*Exercise prompt*.
Look through the listing below for the word "will" and copy every line where it occurs.

*Material supplied*.
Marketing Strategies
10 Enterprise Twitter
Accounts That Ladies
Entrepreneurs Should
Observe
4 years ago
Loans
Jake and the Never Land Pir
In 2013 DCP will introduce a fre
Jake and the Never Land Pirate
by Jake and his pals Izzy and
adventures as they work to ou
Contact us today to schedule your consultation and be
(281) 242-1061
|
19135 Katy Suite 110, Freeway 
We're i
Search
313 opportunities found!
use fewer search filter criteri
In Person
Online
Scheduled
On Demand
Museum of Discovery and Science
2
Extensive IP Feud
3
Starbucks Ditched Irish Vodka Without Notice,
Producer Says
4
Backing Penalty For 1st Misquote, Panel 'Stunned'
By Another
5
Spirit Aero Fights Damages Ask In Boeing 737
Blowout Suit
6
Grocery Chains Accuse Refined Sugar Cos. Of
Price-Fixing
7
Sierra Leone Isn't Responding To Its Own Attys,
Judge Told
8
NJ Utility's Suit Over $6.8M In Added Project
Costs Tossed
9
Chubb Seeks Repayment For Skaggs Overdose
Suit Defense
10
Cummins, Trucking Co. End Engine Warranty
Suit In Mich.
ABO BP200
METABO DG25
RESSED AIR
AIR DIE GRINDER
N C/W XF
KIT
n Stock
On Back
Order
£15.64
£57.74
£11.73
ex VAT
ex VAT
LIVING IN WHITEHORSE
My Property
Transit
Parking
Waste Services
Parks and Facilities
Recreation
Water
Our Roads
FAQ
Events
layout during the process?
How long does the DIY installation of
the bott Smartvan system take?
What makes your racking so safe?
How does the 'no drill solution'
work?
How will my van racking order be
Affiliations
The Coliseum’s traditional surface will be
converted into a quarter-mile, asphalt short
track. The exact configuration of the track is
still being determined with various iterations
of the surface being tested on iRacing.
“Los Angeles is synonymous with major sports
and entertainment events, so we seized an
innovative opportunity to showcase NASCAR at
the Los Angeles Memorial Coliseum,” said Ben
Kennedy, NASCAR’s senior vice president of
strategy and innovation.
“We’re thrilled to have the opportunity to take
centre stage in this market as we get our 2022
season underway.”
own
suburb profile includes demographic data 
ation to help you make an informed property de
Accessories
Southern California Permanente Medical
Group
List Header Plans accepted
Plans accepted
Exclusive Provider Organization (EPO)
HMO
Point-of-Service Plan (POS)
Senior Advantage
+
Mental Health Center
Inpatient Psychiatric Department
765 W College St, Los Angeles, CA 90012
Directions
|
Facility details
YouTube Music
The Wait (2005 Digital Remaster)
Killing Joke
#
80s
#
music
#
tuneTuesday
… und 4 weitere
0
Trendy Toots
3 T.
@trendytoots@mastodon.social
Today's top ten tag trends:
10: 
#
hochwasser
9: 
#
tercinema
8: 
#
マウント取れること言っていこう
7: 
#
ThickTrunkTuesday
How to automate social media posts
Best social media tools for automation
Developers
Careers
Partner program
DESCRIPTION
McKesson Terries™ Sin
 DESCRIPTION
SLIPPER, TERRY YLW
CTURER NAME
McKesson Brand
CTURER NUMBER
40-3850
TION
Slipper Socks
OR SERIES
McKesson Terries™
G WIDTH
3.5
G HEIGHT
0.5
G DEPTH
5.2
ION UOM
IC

*Answer*.
In 2013 DCP will introduce a fre
How will my van racking order be
The Coliseum’s traditional surface will be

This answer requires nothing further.